TASKS:
**1)** From the extract on crowdfunding, list every place it names where open casting calls have been advertised or now arrive.
**2)** In the extract on crowdfunding, when was CircleUp launched?

EXTRACT:
----------------------------------------

Moreover, there’s a school of thinking that says that if the idea can attract a large crowd of financial supporters, it is likely to have merit.  Think about that for a second.  In a sort of mind-bending way that’s the time-and-space inversion of Peter Lynch’s investment wisdom, or of the idea that you only value what you pay for.  He often discovered some of his best-performing investments at the mall, by looking at what people were purchasing and taking home. If you like the store, chances are you’ll love the stock.  In this case, if people like the idea enough to invest in it, chances are they’d go out and buy the product or service.

Open calls, selective calls

The entertainment world uses the term ‘open call’ to describe the process of bringing in a large pool of talent to audition for a production. Anyone who has ever hoped to act or sing has probably wound up at one of these casting calls, also called cattle calls. Not so long ago, these open calls would be advertised in the newspaper, or on bulletin boards in industry hangouts. Now they arrive in your email inbox as well as online. A more selective method of finding the right talent involves middle men, in this case agents.  A producer or casting director might let several agents know what they’re looking for – or if it’s a part that they envision a certain actor playing, they might only contact one agent. That way the pool is smaller and pre-selected.

There’s a similar spectrum of scouting in business financing, though until now it’s been heavily weighted toward the selective end. If a startup needed funding, traditionally the entrepreneur would either parlay some of his own savings from the high-paying, expertise-enriching job he left; or he might ask some wealthy friends or others in his industry to invest; or he might connect with a PR firm to cast the net a little wider. Traditionally the entrepreneur would spend a huge amount of time on the road, visiting would-be funders. Crowdfunding has taken the bite out of that and added another level of possibility by opening up the appeal to anyone with a smartphone or laptop.

Several new players are entering the scene and are facilitating crowdfunding.  They are the aforementioned crowdfunding equivalent of the investment bank.  Startups themselves, their role is to seek out angel funding, thus eliminating the need for more traditional funding..  They have the potential to pose serious risks to traditional lenders. 

Recently, a company called SeedInvest, an online platform designed to make it easier for investors to identify their ideal startups, was launched.  In short, they are making it possible to do online what has been done in person for a century or more.  Due diligence, compliance and the funding process itself are all seamlessly completed online, so that investing in a startup is as simple as buying a stock through your online broker.  

CircleUp is another such platform.  Launched in April 2012, it has become one of the largest crowdfunding sites, screening startup businesses, providing financials and other essential company information, and enabling investors to ask questions of the innovative CEOs heading up companies offered on the site.

----------------------------------------

DATA FOR ANALYSIS:
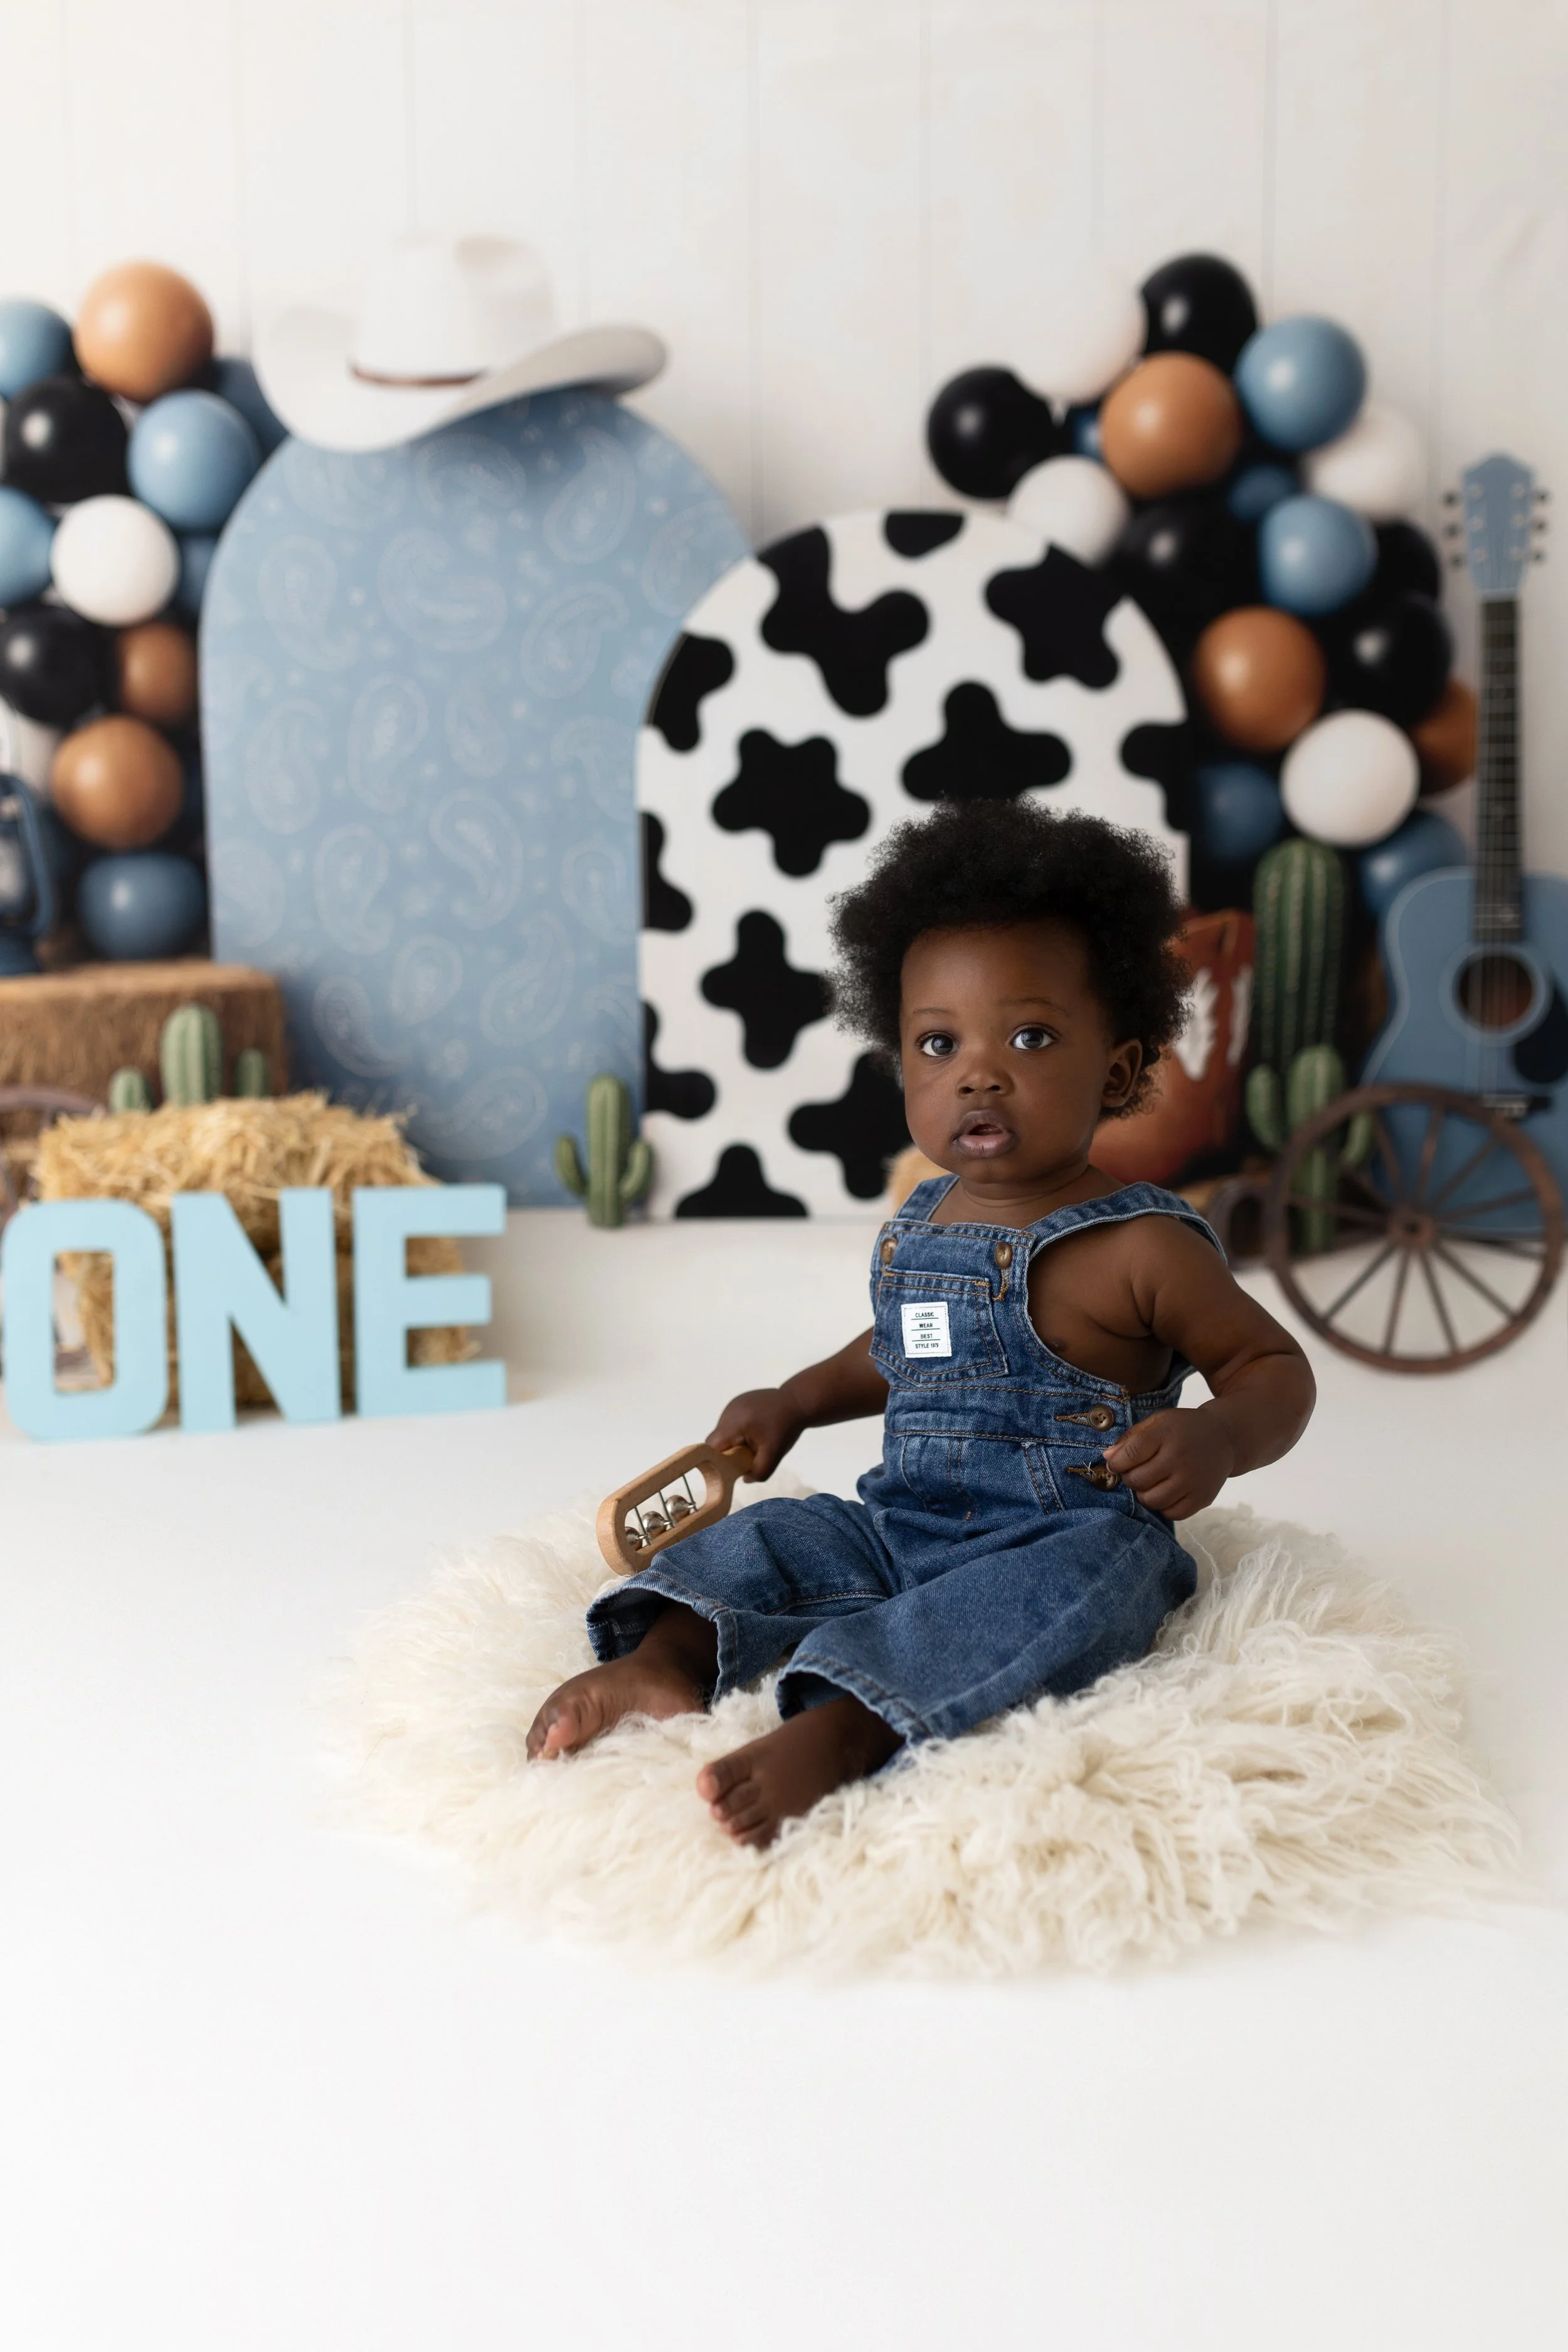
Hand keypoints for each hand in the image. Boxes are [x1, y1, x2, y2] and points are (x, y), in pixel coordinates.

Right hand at [707, 1388, 805, 1481]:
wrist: (797, 1402)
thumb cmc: (786, 1428)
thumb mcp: (775, 1454)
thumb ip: (759, 1472)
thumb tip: (744, 1478)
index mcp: (734, 1423)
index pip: (712, 1446)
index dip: (717, 1459)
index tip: (730, 1467)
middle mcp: (729, 1411)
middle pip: (717, 1440)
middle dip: (729, 1451)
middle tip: (747, 1455)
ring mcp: (733, 1405)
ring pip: (724, 1431)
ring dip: (735, 1440)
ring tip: (755, 1440)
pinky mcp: (738, 1402)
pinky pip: (731, 1422)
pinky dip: (739, 1431)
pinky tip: (756, 1430)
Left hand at [1101, 1404, 1234, 1519]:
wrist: (1224, 1437)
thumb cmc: (1183, 1429)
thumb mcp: (1157, 1422)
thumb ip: (1130, 1439)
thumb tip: (1107, 1458)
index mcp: (1166, 1434)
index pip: (1130, 1455)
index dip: (1116, 1463)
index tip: (1116, 1463)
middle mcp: (1180, 1458)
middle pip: (1138, 1480)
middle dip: (1129, 1478)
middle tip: (1135, 1472)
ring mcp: (1193, 1480)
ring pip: (1152, 1500)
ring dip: (1144, 1494)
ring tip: (1150, 1482)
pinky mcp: (1202, 1498)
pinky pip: (1172, 1513)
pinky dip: (1163, 1506)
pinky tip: (1166, 1491)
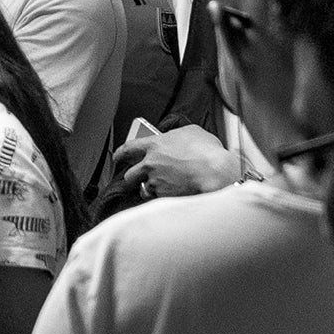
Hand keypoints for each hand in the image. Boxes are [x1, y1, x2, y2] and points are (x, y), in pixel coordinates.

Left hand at [111, 124, 236, 198]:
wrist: (215, 174)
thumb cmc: (207, 152)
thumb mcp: (192, 132)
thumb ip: (178, 135)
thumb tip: (178, 138)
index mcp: (154, 145)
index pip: (128, 148)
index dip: (120, 154)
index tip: (117, 158)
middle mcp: (150, 164)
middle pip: (130, 174)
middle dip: (134, 177)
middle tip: (141, 177)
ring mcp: (156, 182)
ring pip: (143, 190)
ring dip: (149, 190)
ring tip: (161, 187)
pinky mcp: (164, 198)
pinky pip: (157, 200)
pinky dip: (162, 199)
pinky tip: (173, 195)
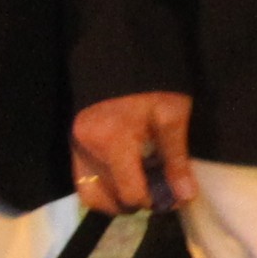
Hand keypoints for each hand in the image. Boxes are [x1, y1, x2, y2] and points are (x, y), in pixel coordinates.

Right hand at [73, 91, 195, 212]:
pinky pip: (82, 179)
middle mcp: (87, 147)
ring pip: (89, 194)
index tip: (173, 194)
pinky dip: (103, 186)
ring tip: (140, 185)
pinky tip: (126, 174)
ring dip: (114, 199)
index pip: (130, 193)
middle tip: (156, 191)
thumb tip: (184, 196)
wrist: (123, 54)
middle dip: (133, 203)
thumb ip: (177, 159)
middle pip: (106, 200)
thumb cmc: (153, 82)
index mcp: (113, 140)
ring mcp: (75, 145)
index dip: (155, 201)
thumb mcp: (172, 115)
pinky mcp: (72, 142)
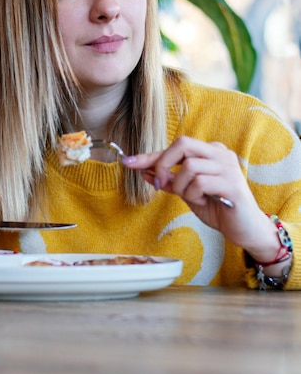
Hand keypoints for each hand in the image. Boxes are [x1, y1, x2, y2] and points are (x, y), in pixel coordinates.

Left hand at [122, 135, 277, 255]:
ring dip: (181, 186)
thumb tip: (144, 171)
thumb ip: (170, 181)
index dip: (150, 155)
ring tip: (192, 198)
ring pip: (189, 166)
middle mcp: (221, 154)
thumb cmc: (217, 208)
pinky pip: (200, 183)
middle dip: (164, 164)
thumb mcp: (188, 192)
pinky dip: (193, 195)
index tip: (128, 162)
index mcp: (211, 151)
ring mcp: (228, 167)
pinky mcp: (232, 184)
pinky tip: (203, 202)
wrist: (245, 229)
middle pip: (182, 144)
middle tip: (162, 184)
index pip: (175, 147)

----------------------------------------

RESPONSES TO THE TASKS:
**1)**
- The newspaper
- Bulletin boards in industry hangouts
- Email inboxes
- Online

**2)** April 2012